González Laya described the current situation as "fluid" and insisted that both countries will remain in contact to make decisions in accordance with the "health situation", which, she said, is now "a little better in Spain than in the United Kingdom".
Salado, who is also president of the Costa del Sol tourism authority, accused the central government of not being aware of the importance of the tourism industry for Spain: "In these recent months, the government has shown that it doesn't know how to manage the tourism industry," he said.
He added that the minister had created "uncertainty" with her words and urged her to listen to the recommendations of the sector, made "based on experience".
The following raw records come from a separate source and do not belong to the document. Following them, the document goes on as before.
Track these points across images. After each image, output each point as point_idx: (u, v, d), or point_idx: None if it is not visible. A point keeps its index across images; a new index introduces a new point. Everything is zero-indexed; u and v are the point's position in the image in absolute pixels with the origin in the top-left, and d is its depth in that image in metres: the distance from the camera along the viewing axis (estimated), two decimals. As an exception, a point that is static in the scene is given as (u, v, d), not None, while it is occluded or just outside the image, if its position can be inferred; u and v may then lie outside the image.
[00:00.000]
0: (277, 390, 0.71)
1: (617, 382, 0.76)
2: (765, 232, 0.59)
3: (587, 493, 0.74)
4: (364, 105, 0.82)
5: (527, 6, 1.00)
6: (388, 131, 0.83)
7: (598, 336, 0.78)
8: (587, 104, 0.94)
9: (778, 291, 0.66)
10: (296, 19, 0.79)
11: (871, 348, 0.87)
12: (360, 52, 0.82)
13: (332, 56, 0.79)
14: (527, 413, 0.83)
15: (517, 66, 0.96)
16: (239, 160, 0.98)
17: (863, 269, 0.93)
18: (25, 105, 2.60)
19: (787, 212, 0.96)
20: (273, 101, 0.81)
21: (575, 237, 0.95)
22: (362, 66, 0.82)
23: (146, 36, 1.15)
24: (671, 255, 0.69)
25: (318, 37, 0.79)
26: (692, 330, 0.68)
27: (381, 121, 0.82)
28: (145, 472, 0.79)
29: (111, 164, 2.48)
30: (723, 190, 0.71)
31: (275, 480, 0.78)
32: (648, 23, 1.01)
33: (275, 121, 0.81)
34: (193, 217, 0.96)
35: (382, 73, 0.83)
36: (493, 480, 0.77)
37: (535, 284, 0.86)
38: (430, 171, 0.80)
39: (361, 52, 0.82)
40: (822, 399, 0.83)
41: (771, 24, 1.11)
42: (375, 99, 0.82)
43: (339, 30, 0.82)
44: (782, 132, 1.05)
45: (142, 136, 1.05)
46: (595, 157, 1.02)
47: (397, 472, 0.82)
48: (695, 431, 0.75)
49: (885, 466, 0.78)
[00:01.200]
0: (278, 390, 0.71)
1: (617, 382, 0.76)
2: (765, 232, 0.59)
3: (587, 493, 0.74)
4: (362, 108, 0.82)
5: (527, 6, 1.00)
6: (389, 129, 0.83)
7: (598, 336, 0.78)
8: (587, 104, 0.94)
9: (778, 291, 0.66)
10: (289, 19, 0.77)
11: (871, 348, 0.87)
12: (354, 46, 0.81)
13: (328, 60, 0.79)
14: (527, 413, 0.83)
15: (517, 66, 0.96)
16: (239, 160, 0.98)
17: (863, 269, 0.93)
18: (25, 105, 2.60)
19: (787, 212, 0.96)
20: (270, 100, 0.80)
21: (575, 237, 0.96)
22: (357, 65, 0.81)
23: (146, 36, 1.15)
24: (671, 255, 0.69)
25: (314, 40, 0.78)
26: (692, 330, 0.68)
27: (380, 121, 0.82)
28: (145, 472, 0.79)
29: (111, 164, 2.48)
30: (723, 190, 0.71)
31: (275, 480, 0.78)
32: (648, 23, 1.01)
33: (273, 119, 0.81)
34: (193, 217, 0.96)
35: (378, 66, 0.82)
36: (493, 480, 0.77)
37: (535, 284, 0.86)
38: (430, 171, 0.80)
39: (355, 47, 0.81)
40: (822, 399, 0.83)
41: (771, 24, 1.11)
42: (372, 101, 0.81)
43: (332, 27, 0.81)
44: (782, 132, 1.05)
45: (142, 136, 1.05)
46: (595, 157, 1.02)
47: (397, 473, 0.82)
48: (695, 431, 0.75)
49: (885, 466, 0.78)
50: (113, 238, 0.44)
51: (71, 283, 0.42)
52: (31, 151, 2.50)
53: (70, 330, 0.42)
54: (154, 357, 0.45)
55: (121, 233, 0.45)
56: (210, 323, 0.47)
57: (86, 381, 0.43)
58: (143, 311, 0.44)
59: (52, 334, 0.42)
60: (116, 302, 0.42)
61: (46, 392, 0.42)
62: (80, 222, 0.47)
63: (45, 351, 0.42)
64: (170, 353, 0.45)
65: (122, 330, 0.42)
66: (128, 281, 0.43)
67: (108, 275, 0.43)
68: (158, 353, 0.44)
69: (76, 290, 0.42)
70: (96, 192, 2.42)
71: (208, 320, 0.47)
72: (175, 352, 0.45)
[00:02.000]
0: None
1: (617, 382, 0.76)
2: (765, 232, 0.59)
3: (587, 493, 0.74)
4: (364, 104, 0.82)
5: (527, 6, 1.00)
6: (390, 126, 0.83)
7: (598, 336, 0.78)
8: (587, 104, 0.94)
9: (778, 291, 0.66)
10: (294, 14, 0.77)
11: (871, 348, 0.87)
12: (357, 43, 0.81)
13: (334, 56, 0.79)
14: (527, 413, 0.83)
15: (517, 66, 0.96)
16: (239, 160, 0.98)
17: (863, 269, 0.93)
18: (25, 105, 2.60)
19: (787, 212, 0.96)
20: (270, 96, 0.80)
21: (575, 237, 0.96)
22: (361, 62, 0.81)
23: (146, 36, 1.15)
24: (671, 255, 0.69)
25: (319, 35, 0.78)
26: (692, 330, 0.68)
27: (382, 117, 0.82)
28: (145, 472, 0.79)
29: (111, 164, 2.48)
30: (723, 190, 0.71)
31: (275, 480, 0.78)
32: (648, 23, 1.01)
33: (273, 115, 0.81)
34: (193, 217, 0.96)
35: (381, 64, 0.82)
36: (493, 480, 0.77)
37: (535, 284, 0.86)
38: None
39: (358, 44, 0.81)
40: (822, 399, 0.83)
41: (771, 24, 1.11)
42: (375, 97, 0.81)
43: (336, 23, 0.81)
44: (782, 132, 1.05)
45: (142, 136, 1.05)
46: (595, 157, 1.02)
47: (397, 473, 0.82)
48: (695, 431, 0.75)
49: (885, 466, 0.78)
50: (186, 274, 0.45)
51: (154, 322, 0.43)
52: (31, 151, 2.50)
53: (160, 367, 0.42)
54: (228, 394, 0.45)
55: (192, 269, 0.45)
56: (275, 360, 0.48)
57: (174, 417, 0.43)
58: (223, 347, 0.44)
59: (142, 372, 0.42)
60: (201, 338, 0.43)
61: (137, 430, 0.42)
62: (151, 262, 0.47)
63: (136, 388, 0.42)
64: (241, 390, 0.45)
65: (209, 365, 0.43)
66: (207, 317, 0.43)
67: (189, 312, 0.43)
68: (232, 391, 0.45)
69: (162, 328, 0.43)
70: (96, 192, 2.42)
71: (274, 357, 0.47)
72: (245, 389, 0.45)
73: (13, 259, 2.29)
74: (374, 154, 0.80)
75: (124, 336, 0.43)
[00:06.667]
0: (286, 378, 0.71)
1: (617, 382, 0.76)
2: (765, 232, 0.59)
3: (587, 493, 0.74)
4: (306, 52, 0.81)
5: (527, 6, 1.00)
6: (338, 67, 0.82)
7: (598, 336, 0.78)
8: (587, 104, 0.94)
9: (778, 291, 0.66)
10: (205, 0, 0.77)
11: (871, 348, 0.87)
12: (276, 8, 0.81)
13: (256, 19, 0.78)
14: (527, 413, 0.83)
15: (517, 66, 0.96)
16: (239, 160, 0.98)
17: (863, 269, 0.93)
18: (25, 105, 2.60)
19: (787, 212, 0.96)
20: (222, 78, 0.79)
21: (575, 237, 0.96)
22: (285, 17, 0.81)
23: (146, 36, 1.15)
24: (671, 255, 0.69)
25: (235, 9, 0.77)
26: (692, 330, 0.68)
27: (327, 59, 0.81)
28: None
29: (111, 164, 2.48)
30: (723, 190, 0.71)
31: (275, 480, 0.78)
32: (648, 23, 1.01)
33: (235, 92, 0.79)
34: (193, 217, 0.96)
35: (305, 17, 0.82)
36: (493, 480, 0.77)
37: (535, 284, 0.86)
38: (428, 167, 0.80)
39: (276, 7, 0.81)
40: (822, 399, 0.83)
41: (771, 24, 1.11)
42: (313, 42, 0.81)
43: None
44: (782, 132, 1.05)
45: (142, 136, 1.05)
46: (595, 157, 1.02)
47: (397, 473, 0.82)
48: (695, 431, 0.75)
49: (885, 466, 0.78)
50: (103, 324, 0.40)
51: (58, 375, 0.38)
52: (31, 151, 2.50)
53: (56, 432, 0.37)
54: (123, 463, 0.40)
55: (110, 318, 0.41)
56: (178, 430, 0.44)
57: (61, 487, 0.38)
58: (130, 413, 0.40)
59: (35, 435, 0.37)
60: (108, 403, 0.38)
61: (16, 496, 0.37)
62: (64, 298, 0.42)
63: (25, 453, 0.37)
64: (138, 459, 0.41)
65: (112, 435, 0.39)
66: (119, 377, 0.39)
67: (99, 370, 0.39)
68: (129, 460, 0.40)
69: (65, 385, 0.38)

"This is not the time for games of chess," he said, "but time to ensure that tourists come to Spain with necessary health guarantees". Frontiers should be opened both with the Shengen area as well as with the "great ally" that the UK has always been, he added.
When asked about the possibility of quarantine on Wednesday, the government delegate for Andalucía, Sandra García, said that "nothing is definite" and that the issue was "being studied".
The Spanish government had first planned to reopen its borders in July but announced on Saturday that tourists from the EU and the Schengen area could visit from 21 June.
This included visitors from the UK, the British Embassy in Madrid said the Spanish government had confirmed on Monday.
Borders with third countries outside the Schengen area could also open from 1 July if those countries meet certain criteria.